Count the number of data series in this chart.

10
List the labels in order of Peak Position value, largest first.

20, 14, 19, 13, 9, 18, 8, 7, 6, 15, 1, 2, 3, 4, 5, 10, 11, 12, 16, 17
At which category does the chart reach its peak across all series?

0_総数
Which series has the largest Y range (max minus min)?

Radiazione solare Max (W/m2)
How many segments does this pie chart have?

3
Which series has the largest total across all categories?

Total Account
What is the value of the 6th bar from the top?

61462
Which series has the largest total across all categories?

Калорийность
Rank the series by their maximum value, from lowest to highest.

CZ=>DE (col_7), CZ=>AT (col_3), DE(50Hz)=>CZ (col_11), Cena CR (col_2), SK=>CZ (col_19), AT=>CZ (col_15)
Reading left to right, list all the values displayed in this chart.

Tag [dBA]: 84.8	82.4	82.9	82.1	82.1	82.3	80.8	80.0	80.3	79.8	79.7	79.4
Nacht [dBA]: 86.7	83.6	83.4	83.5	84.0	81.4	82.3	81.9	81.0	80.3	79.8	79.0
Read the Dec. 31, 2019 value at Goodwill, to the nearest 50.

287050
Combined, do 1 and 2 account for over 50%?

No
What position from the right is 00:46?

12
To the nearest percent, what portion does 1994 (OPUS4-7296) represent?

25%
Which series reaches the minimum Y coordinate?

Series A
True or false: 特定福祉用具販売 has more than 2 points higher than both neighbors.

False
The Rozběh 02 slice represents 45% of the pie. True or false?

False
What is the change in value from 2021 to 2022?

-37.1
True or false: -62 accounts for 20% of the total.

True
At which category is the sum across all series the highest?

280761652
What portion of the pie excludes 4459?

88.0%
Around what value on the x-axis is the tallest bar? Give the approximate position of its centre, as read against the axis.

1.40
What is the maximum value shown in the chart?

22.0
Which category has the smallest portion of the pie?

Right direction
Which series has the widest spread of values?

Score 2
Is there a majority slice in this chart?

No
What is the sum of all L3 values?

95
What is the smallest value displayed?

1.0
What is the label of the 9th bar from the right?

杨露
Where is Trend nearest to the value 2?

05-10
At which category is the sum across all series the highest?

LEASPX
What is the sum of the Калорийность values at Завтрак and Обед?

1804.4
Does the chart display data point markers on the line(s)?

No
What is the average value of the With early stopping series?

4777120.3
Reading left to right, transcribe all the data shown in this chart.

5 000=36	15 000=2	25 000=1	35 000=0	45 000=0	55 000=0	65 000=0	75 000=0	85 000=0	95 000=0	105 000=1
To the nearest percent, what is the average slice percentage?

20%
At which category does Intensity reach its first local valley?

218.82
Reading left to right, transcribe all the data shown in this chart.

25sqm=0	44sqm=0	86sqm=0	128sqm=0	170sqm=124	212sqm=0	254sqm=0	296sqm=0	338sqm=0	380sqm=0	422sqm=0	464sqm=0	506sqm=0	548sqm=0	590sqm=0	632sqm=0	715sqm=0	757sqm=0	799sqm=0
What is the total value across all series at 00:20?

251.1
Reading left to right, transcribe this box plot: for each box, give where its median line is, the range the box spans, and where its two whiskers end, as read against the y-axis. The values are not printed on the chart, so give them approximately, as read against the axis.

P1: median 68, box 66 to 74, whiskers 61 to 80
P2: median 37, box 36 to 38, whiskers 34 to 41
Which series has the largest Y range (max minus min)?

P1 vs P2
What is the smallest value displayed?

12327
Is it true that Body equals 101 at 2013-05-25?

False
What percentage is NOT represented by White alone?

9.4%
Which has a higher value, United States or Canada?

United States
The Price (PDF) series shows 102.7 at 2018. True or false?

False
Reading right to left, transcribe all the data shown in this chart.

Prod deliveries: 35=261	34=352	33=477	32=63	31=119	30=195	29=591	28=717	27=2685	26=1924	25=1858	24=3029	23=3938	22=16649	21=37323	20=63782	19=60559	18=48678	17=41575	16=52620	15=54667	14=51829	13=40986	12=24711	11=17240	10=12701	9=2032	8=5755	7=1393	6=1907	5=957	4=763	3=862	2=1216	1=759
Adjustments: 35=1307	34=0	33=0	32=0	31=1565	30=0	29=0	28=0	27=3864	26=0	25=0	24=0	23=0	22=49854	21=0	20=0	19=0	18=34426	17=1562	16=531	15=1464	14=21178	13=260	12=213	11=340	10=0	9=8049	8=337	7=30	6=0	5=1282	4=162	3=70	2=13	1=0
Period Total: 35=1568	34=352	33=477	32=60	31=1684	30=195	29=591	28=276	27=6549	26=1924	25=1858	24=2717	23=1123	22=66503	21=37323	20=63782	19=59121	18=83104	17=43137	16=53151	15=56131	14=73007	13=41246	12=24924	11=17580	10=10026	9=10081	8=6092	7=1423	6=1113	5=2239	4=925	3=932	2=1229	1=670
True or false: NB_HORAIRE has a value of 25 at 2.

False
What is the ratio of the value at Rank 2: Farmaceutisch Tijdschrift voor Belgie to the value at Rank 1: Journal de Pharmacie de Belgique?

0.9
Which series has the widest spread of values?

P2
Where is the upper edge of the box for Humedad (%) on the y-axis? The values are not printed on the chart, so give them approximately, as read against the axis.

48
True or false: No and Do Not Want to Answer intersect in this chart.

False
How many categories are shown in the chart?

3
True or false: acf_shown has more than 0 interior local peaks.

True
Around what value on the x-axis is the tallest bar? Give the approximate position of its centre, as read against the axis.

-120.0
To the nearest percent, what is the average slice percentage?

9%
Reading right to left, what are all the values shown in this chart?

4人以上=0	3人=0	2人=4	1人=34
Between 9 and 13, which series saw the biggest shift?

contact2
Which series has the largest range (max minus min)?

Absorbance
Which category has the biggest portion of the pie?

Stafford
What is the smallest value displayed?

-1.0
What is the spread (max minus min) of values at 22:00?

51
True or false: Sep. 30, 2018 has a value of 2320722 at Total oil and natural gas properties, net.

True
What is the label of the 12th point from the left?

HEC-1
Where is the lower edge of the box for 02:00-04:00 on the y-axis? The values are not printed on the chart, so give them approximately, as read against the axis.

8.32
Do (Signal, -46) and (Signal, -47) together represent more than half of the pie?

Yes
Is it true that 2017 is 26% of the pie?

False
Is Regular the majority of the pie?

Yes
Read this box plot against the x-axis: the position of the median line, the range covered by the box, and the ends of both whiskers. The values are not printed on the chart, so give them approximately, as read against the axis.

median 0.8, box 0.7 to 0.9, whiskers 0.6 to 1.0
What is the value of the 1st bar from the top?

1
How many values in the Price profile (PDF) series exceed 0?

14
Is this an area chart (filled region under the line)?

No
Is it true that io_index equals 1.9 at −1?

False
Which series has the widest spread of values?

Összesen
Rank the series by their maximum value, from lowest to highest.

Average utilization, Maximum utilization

• _Exercise instructions_
Format every line of the items above as a numbered list, omitting the blank lines.

• _Solution below_
1. Count the number of data series in this chart.
2. 10
3. List the labels in order of Peak Position value, largest first.
4. 20, 14, 19, 13, 9, 18, 8, 7, 6, 15, 1, 2, 3, 4, 5, 10, 11, 12, 16, 17
5. At which category does the chart reach its peak across all series?
6. 0_総数
7. Which series has the largest Y range (max minus min)?
8. Radiazione solare Max (W/m2)
9. How many segments does this pie chart have?
10. 3
11. Which series has the largest total across all categories?
12. Total Account
13. What is the value of the 6th bar from the top?
14. 61462
15. Which series has the largest total across all categories?
16. Калорийность
17. Rank the series by their maximum value, from lowest to highest.
18. CZ=>DE (col_7), CZ=>AT (col_3), DE(50Hz)=>CZ (col_11), Cena CR (col_2), SK=>CZ (col_19), AT=>CZ (col_15)
19. Reading left to right, list all the values displayed in this chart.
20. Tag [dBA]: 84.8	82.4	82.9	82.1	82.1	82.3	80.8	80.0	80.3	79.8	79.7	79.4
21. Nacht [dBA]: 86.7	83.6	83.4	83.5	84.0	81.4	82.3	81.9	81.0	80.3	79.8	79.0
22. Read the Dec. 31, 2019 value at Goodwill, to the nearest 50.
23. 287050
24. Combined, do 1 and 2 account for over 50%?
25. No
26. What position from the right is 00:46?
27. 12
28. To the nearest percent, what portion does 1994 (OPUS4-7296) represent?
29. 25%
30. Which series reaches the minimum Y coordinate?
31. Series A
32. True or false: 特定福祉用具販売 has more than 2 points higher than both neighbors.
33. False
34. The Rozběh 02 slice represents 45% of the pie. True or false?
35. False
36. What is the change in value from 2021 to 2022?
37. -37.1
38. True or false: -62 accounts for 20% of the total.
39. True
40. At which category is the sum across all series the highest?
41. 280761652
42. What portion of the pie excludes 4459?
43. 88.0%
44. Around what value on the x-axis is the tallest bar? Give the approximate position of its centre, as read against the axis.
45. 1.40
46. What is the maximum value shown in the chart?
47. 22.0
48. Which category has the smallest portion of the pie?
49. Right direction
50. Which series has the widest spread of values?
51. Score 2
52. Is there a majority slice in this chart?
53. No
54. What is the sum of all L3 values?
55. 95
56. What is the smallest value displayed?
57. 1.0
58. What is the label of the 9th bar from the right?
59. 杨露
60. Where is Trend nearest to the value 2?
61. 05-10
62. At which category is the sum across all series the highest?
63. LEASPX
64. What is the sum of the Калорийность values at Завтрак and Обед?
65. 1804.4
66. Does the chart display data point markers on the line(s)?
67. No
68. What is the average value of the With early stopping series?
69. 4777120.3
70. Reading left to right, transcribe all the data shown in this chart.
71. 5 000=36	15 000=2	25 000=1	35 000=0	45 000=0	55 000=0	65 000=0	75 000=0	85 000=0	95 000=0	105 000=1
72. To the nearest percent, what is the average slice percentage?
73. 20%
74. At which category does Intensity reach its first local valley?
75. 218.82
76. Reading left to right, transcribe all the data shown in this chart.
77. 25sqm=0	44sqm=0	86sqm=0	128sqm=0	170sqm=124	212sqm=0	254sqm=0	296sqm=0	338sqm=0	380sqm=0	422sqm=0	464sqm=0	506sqm=0	548sqm=0	590sqm=0	632sqm=0	715sqm=0	757sqm=0	799sqm=0
78. What is the total value across all series at 00:20?
79. 251.1
80. Reading left to right, transcribe this box plot: for each box, give where its median line is, the range the box spans, and where its two whiskers end, as read against the y-axis. The values are not printed on the chart, so give them approximately, as read against the axis.
81. P1: median 68, box 66 to 74, whiskers 61 to 80
82. P2: median 37, box 36 to 38, whiskers 34 to 41
83. Which series has the largest Y range (max minus min)?
84. P1 vs P2
85. What is the smallest value displayed?
86. 12327
87. Is it true that Body equals 101 at 2013-05-25?
88. False
89. What percentage is NOT represented by White alone?
90. 9.4%
91. Which has a higher value, United States or Canada?
92. United States
93. The Price (PDF) series shows 102.7 at 2018. True or false?
94. False
95. Reading right to left, transcribe all the data shown in this chart.
96. Prod deliveries: 35=261	34=352	33=477	32=63	31=119	30=195	29=591	28=717	27=2685	26=1924	25=1858	24=3029	23=3938	22=16649	21=37323	20=63782	19=60559	18=48678	17=41575	16=52620	15=54667	14=51829	13=40986	12=24711	11=17240	10=12701	9=2032	8=5755	7=1393	6=1907	5=957	4=763	3=862	2=1216	1=759
97. Adjustments: 35=1307	34=0	33=0	32=0	31=1565	30=0	29=0	28=0	27=3864	26=0	25=0	24=0	23=0	22=49854	21=0	20=0	19=0	18=34426	17=1562	16=531	15=1464	14=21178	13=260	12=213	11=340	10=0	9=8049	8=337	7=30	6=0	5=1282	4=162	3=70	2=13	1=0
98. Period Total: 35=1568	34=352	33=477	32=60	31=1684	30=195	29=591	28=276	27=6549	26=1924	25=1858	24=2717	23=1123	22=66503	21=37323	20=63782	19=59121	18=83104	17=43137	16=53151	15=56131	14=73007	13=41246	12=24924	11=17580	10=10026	9=10081	8=6092	7=1423	6=1113	5=2239	4=925	3=932	2=1229	1=670
99. True or false: NB_HORAIRE has a value of 25 at 2.
100. False
101. What is the ratio of the value at Rank 2: Farmaceutisch Tijdschrift voor Belgie to the value at Rank 1: Journal de Pharmacie de Belgique?
102. 0.9
103. Which series has the widest spread of values?
104. P2
105. Where is the upper edge of the box for Humedad (%) on the y-axis? The values are not printed on the chart, so give them approximately, as read against the axis.
106. 48
107. True or false: No and Do Not Want to Answer intersect in this chart.
108. False
109. How many categories are shown in the chart?
110. 3
111. True or false: acf_shown has more than 0 interior local peaks.
112. True
113. Around what value on the x-axis is the tallest bar? Give the approximate position of its centre, as read against the axis.
114. -120.0
115. To the nearest percent, what is the average slice percentage?
116. 9%
117. Reading right to left, what are all the values shown in this chart?
118. 4人以上=0	3人=0	2人=4	1人=34
119. Between 9 and 13, which series saw the biggest shift?
120. contact2
121. Which series has the largest range (max minus min)?
122. Absorbance
123. Which category has the biggest portion of the pie?
124. Stafford
125. What is the smallest value displayed?
126. -1.0
127. What is the spread (max minus min) of values at 22:00?
128. 51
129. True or false: Sep. 30, 2018 has a value of 2320722 at Total oil and natural gas properties, net.
130. True
131. What is the label of the 12th point from the left?
132. HEC-1
133. Where is the lower edge of the box for 02:00-04:00 on the y-axis? The values are not printed on the chart, so give them approximately, as read against the axis.
134. 8.32
135. Do (Signal, -46) and (Signal, -47) together represent more than half of the pie?
136. Yes
137. Is it true that 2017 is 26% of the pie?
138. False
139. Is Regular the majority of the pie?
140. Yes
141. Read this box plot against the x-axis: the position of the median line, the range covered by the box, and the ends of both whiskers. The values are not printed on the chart, so give them approximately, as read against the axis.
142. median 0.8, box 0.7 to 0.9, whiskers 0.6 to 1.0
143. What is the value of the 1st bar from the top?
144. 1
145. How many values in the Price profile (PDF) series exceed 0?
146. 14
147. Is this an area chart (filled region under the line)?
148. No
149. Is it true that io_index equals 1.9 at −1?
150. False
151. Which series has the widest spread of values?
152. Összesen
153. Rank the series by their maximum value, from lowest to highest.
154. Average utilization, Maximum utilization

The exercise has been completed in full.